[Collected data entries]
»»

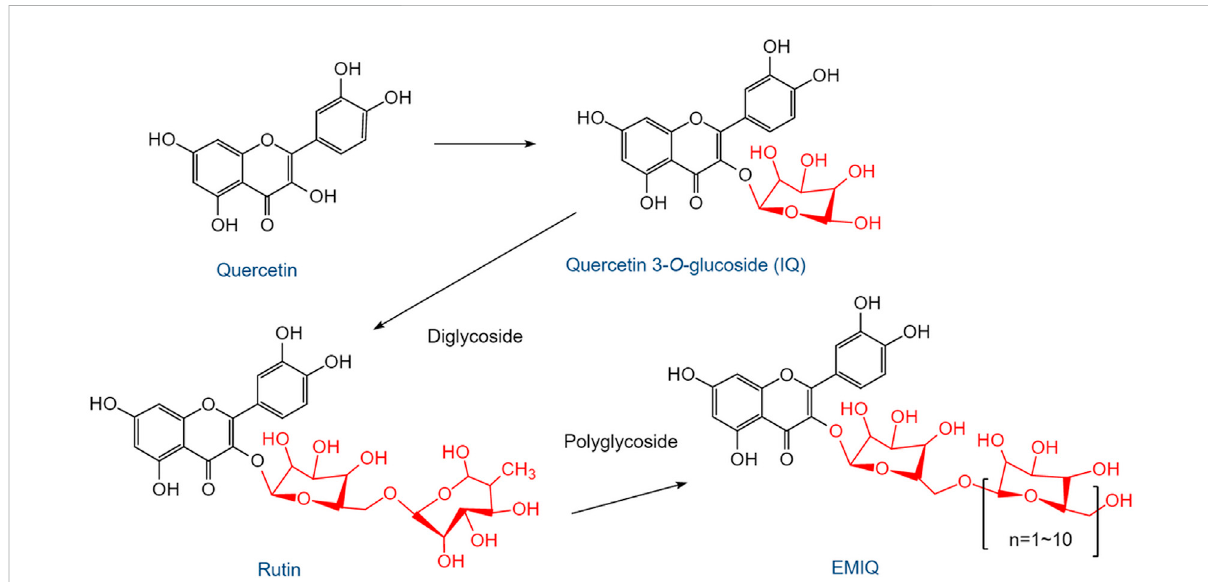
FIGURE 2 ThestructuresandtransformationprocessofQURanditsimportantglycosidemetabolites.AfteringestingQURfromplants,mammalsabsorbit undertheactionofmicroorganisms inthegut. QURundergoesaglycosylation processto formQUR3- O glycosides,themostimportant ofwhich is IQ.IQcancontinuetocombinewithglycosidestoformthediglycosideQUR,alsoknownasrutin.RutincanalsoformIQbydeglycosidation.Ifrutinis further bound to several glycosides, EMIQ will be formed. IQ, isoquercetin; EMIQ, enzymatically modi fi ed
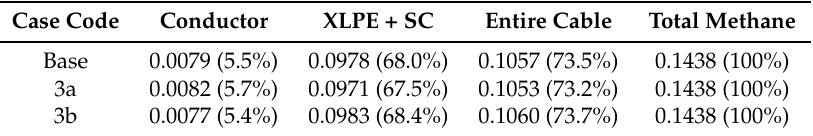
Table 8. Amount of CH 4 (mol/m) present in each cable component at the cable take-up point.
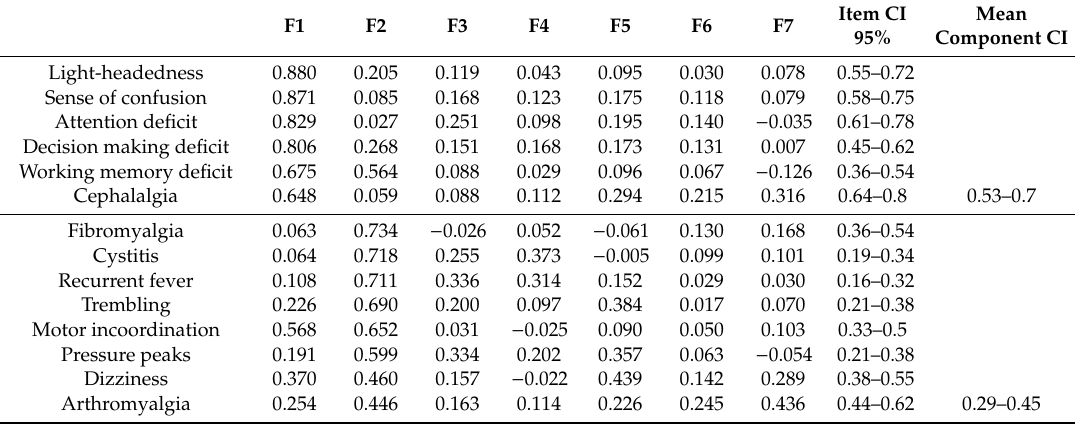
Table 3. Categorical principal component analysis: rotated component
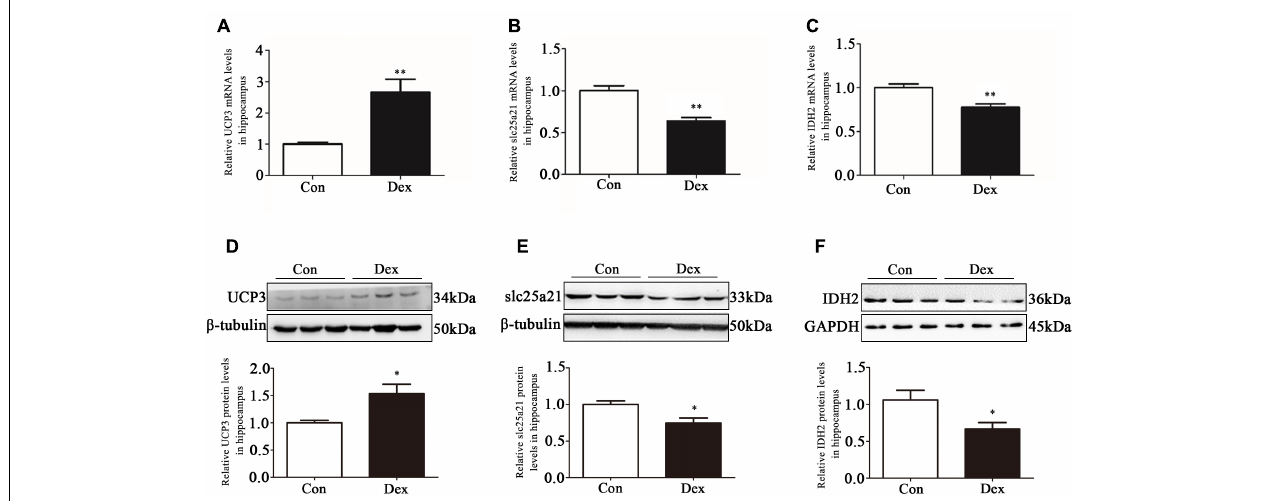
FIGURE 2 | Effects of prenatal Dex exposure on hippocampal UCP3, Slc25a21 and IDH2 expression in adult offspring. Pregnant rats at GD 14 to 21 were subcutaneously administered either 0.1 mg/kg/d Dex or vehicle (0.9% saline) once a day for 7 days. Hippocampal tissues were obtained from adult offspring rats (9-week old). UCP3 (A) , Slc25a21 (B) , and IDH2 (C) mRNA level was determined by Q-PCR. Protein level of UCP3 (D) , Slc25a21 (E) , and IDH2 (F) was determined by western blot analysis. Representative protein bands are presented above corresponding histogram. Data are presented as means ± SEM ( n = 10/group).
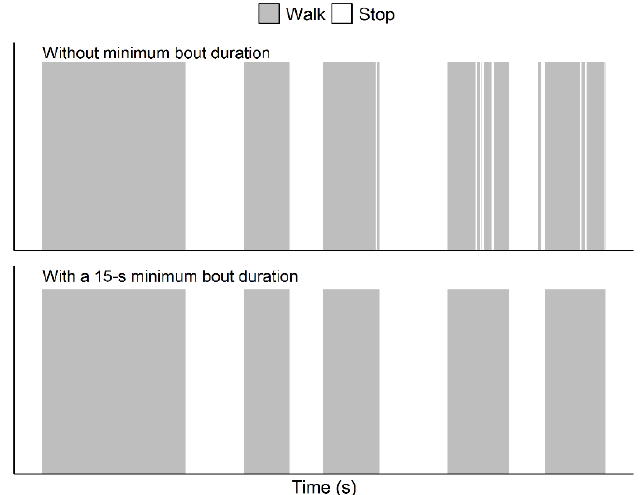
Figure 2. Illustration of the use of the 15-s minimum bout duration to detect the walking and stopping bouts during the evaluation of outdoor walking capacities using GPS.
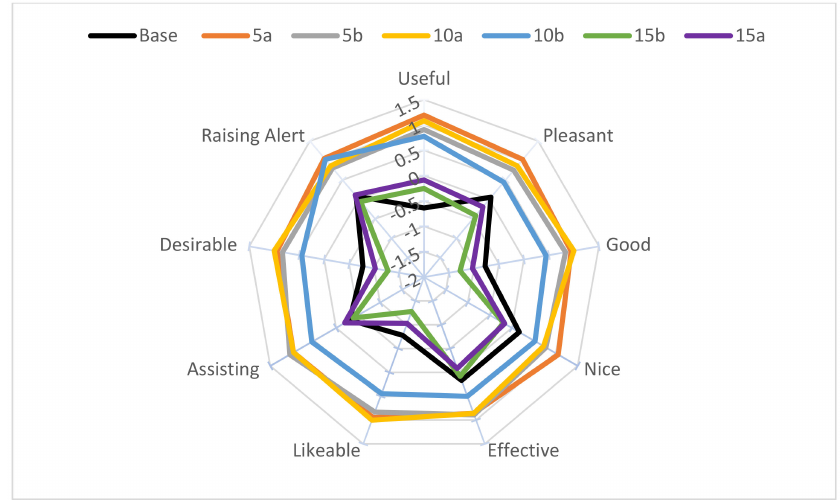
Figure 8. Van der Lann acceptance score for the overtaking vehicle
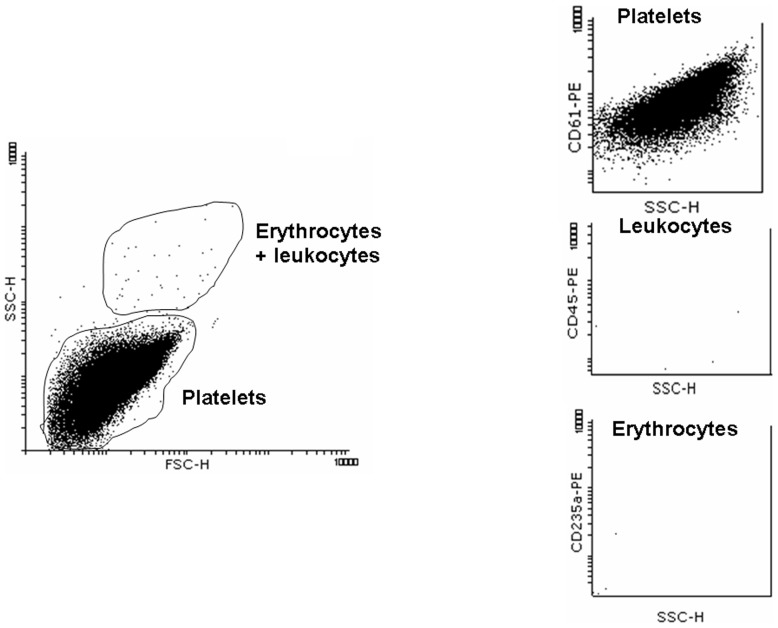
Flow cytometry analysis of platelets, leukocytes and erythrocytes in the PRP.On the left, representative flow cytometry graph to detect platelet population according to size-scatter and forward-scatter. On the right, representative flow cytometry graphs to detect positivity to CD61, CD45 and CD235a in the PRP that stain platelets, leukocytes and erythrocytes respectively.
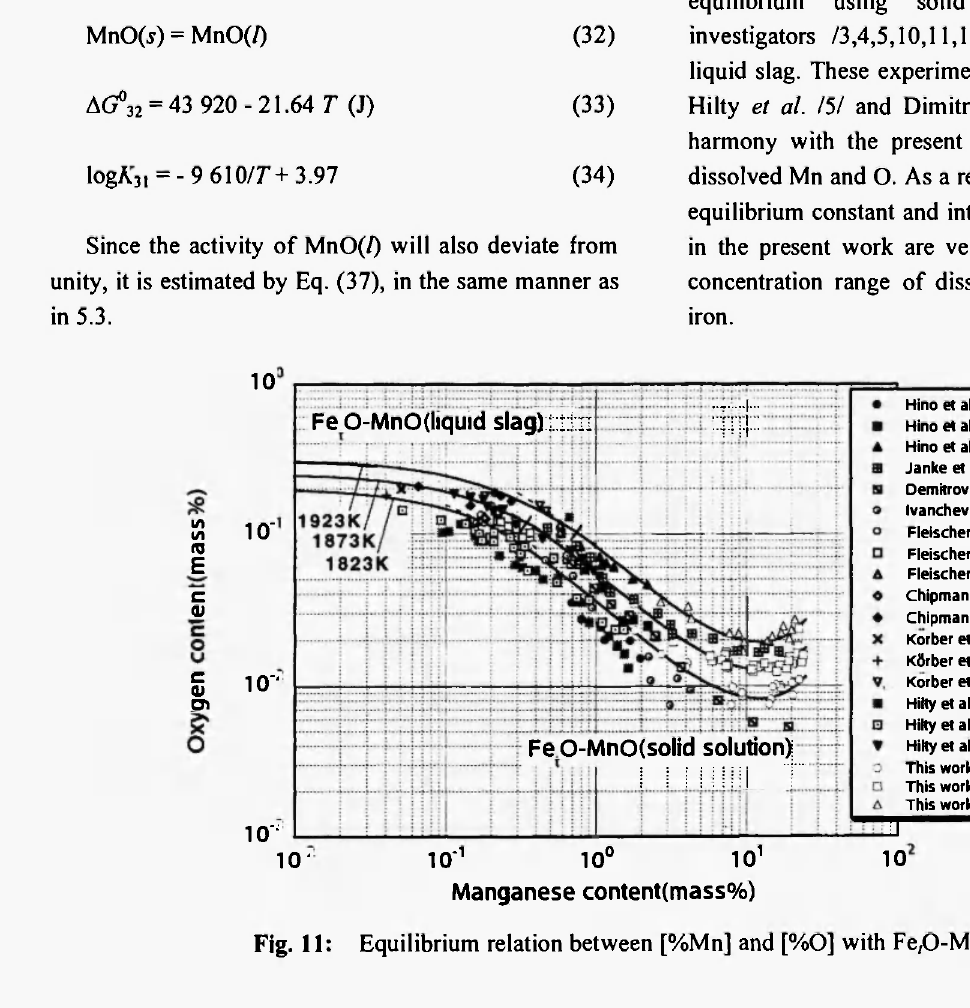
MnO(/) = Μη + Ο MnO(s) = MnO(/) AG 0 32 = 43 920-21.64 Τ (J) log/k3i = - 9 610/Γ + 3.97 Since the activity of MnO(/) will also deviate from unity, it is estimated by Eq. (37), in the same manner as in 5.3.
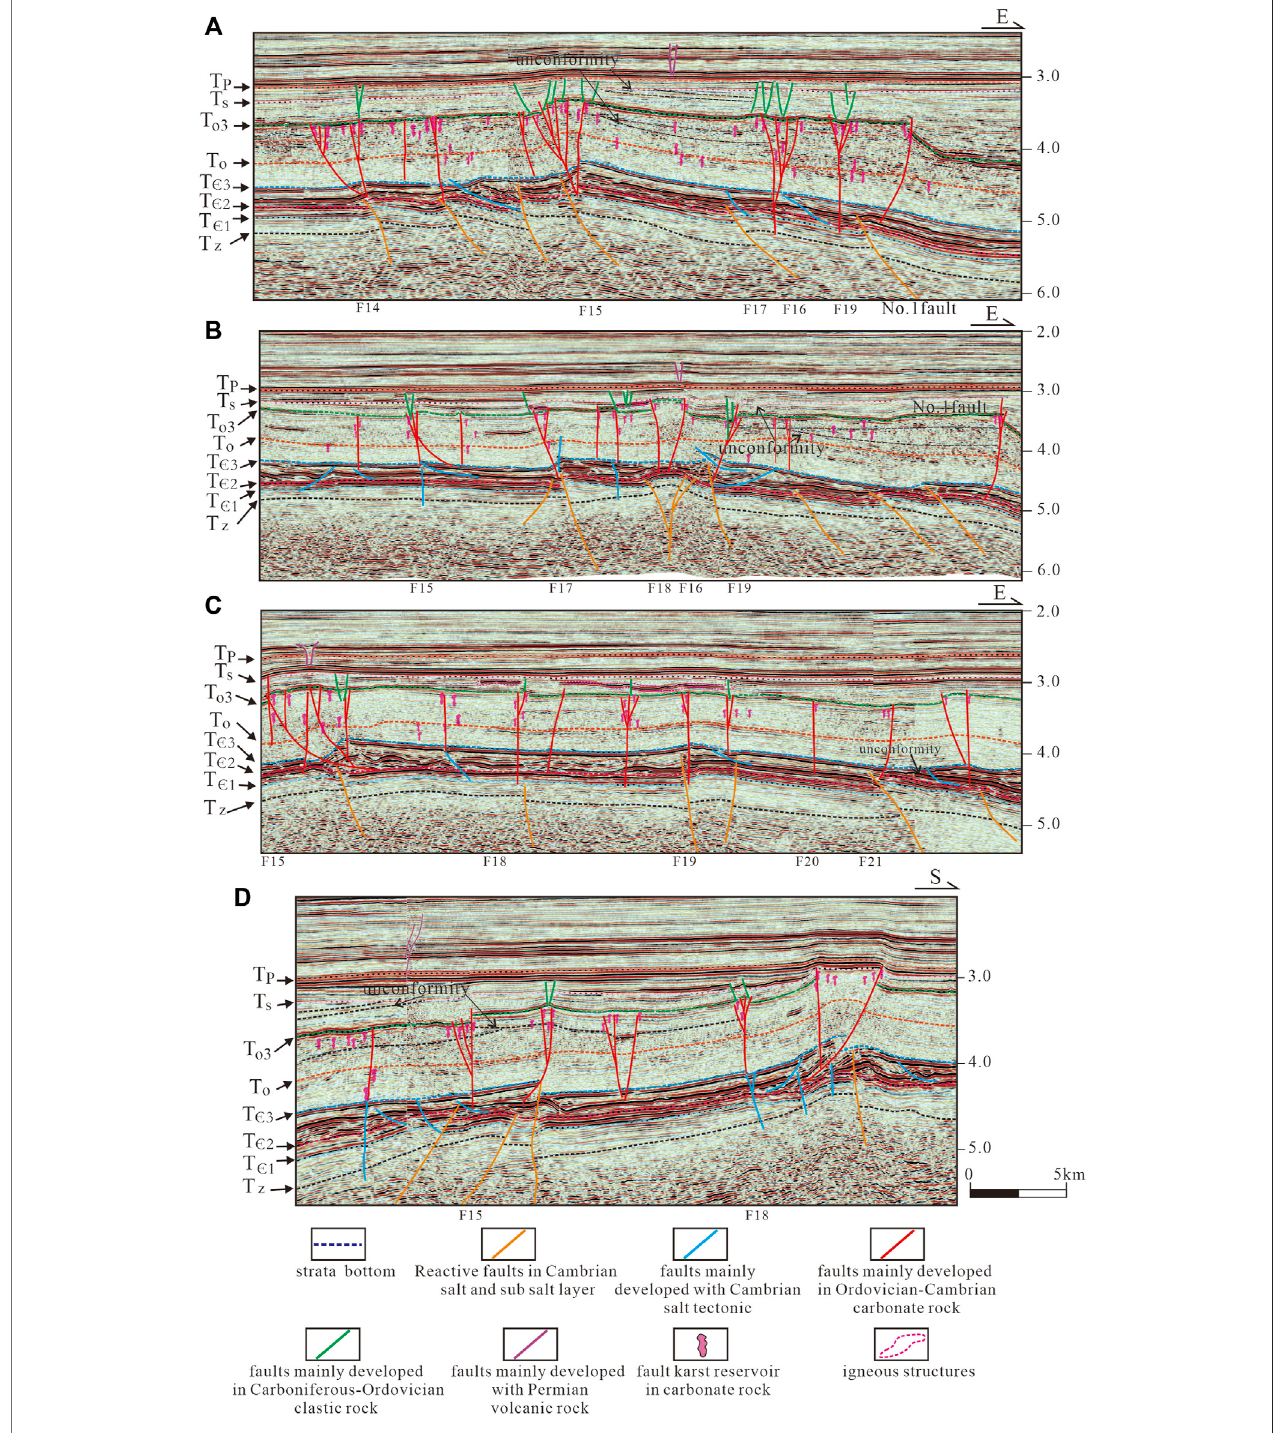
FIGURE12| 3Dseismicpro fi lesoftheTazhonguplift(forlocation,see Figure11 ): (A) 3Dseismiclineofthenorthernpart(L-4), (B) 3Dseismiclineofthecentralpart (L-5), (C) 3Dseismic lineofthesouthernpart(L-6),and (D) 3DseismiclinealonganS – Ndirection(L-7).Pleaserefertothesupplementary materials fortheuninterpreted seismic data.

««

PROBLEM STATEMENT » The answer must be an exact copy of the records, with no images in it.

TASK OUTPUT »
FIGURE 2 ThestructuresandtransformationprocessofQURanditsimportantglycosidemetabolites.AfteringestingQURfromplants,mammalsabsorbit undertheactionofmicroorganisms inthegut. QURundergoesaglycosylation processto formQUR3- O glycosides,themostimportant ofwhich is IQ.IQcancontinuetocombinewithglycosidestoformthediglycosideQUR,alsoknownasrutin.RutincanalsoformIQbydeglycosidation.Ifrutinis further bound to several glycosides, EMIQ will be formed. IQ, isoquercetin; EMIQ, enzymatically modi fi ed
Table 8. Amount of CH 4 (mol/m) present in each cable component at the cable take-up point.
Table 3. Categorical principal component analysis: rotated component
FIGURE 2 | Effects of prenatal Dex exposure on hippocampal UCP3, Slc25a21 and IDH2 expression in adult offspring. Pregnant rats at GD 14 to 21 were subcutaneously administered either 0.1 mg/kg/d Dex or vehicle (0.9% saline) once a day for 7 days. Hippocampal tissues were obtained from adult offspring rats (9-week old). UCP3 (A) , Slc25a21 (B) , and IDH2 (C) mRNA level was determined by Q-PCR. Protein level of UCP3 (D) , Slc25a21 (E) , and IDH2 (F) was determined by western blot analysis. Representative protein bands are presented above corresponding histogram. Data are presented as means ± SEM ( n = 10/group).
Figure 2. Illustration of the use of the 15-s minimum bout duration to detect the walking and stopping bouts during the evaluation of outdoor walking capacities using GPS.
Figure 8. Van der Lann acceptance score for the overtaking vehicle
Flow cytometry analysis of platelets, leukocytes and erythrocytes in the PRP.On the left, representative flow cytometry graph to detect platelet population according to size-scatter and forward-scatter. On the right, representative flow cytometry graphs to detect positivity to CD61, CD45 and CD235a in the PRP that stain platelets, leukocytes and erythrocytes respectively.
MnO(/) = Μη + Ο MnO(s) = MnO(/) AG 0 32 = 43 920-21.64 Τ (J) log/k3i = - 9 610/Γ + 3.97 Since the activity of MnO(/) will also deviate from unity, it is estimated by Eq. (37), in the same manner as in 5.3.
FIGURE12| 3Dseismicpro fi lesoftheTazhonguplift(forlocation,see Figure11 ): (A) 3Dseismiclineofthenorthernpart(L-4), (B) 3Dseismiclineofthecentralpart (L-5), (C) 3Dseismic lineofthesouthernpart(L-6),and (D) 3DseismiclinealonganS – Ndirection(L-7).Pleaserefertothesupplementary materials fortheuninterpreted seismic data.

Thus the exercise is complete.